## Assignment:
Repeat the stretch of the RockSplicer thread from "But if you used" through "(Sep 23, 2007)", swapping "sheetrock" out for "drywall".

## Extract:
◆ ◆ ◆ ◆ ◆
# RockSplicer



## KennMacMoragh (Sep 16, 2008)

Does anyone use these? They seem like a great idea, but I've never seen them used.


----------



## Big Shoe (Jun 16, 2008)

Nobody I know uses any of those systems. I've done that same thing years ago when making repairs on ceilings with bad trusses.

If I'd been think'n I would have put a patent on that and been a kazillionaire by now.:w00t:


----------



## Greg Di (Mar 12, 2005)

www.butttaper.com

You just need the tool on the truck.


----------



## KennMacMoragh (Sep 16, 2008)

Cool tool. I don't think they have a patent on the RockSplicer do they? Seems too obvious of a thing for a patent. 

I brought this up because I saw Myron Ferguson use these at his show. He claims they cut down on the mud and tape labor because you don't get a bulge in the seams caused from butting over studs or joists. He says if someone hung all the drywall without using these and wanted him to mud and tape over it, then he would add more to his price per square foot on his bid.

Another advantage I was thinking of, would be on remodels. Whenever you have to tear out a section of drywall that has to be replaced later. Typically you bang a hole in the wall, stick your tape in to find the closest stud, locate the center of it, put your level on the wall and scribe a plumb line, then cut out with your sawzall. Then the new drywall splits on your existing stud. The problem with that is, sometimes the stud isn't plumb, so your cut ends up being off which causes problems. And when you cut, you end up cutting through a bunch of screws holding on the old sheet, which is a pain. 

But if you used these RockSplicers, you can cut the old sheetrock between the studs instead of right on them. It seems to me you would save a lot of time, and you would help eliminate the bulge caused by splicing on a stud. Which would save on some mudding, it should give you a straighter wall too.


----------



## TimelessQuality (Sep 23, 2007)

I tried my own homemade ones on my last job... I like them:thumbup:

Less cuts and less waste on the rock... very flat wall


----------



## KennMacMoragh (Sep 16, 2008)

I thought of using some homemade ones too, buy a sheet of OSB and rip it down into strips. But you wouldn't have the thick edges like the RockSplicers do, that's what sucks in the seams giving you room for mud and tape. Plus part of the idea is you save time, you probably wouldn't be saving time if you had to make them yourself.


----------
◆ ◆ ◆ ◆ ◆
## Data shown:
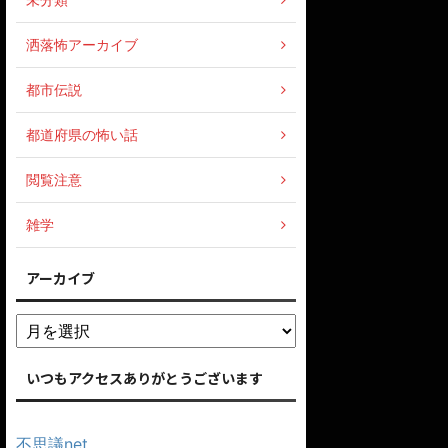
洒落怖アーカイブ
都市伝説
都道府県の怖い話
閲覧注意
雑学
アーカイブ
いつもアクセスありがとうございます
不思議net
◆ ◆ ◆ ◆ ◆
## Answer space:
But if you used these RockSplicers, you can cut the old drywall between the studs instead of right on them. It seems to me you would save a lot of time, and you would help eliminate the bulge caused by splicing on a stud. Which would save on some mudding, it should give you a straighter wall too.


----------



## TimelessQuality (Sep 23, 2007)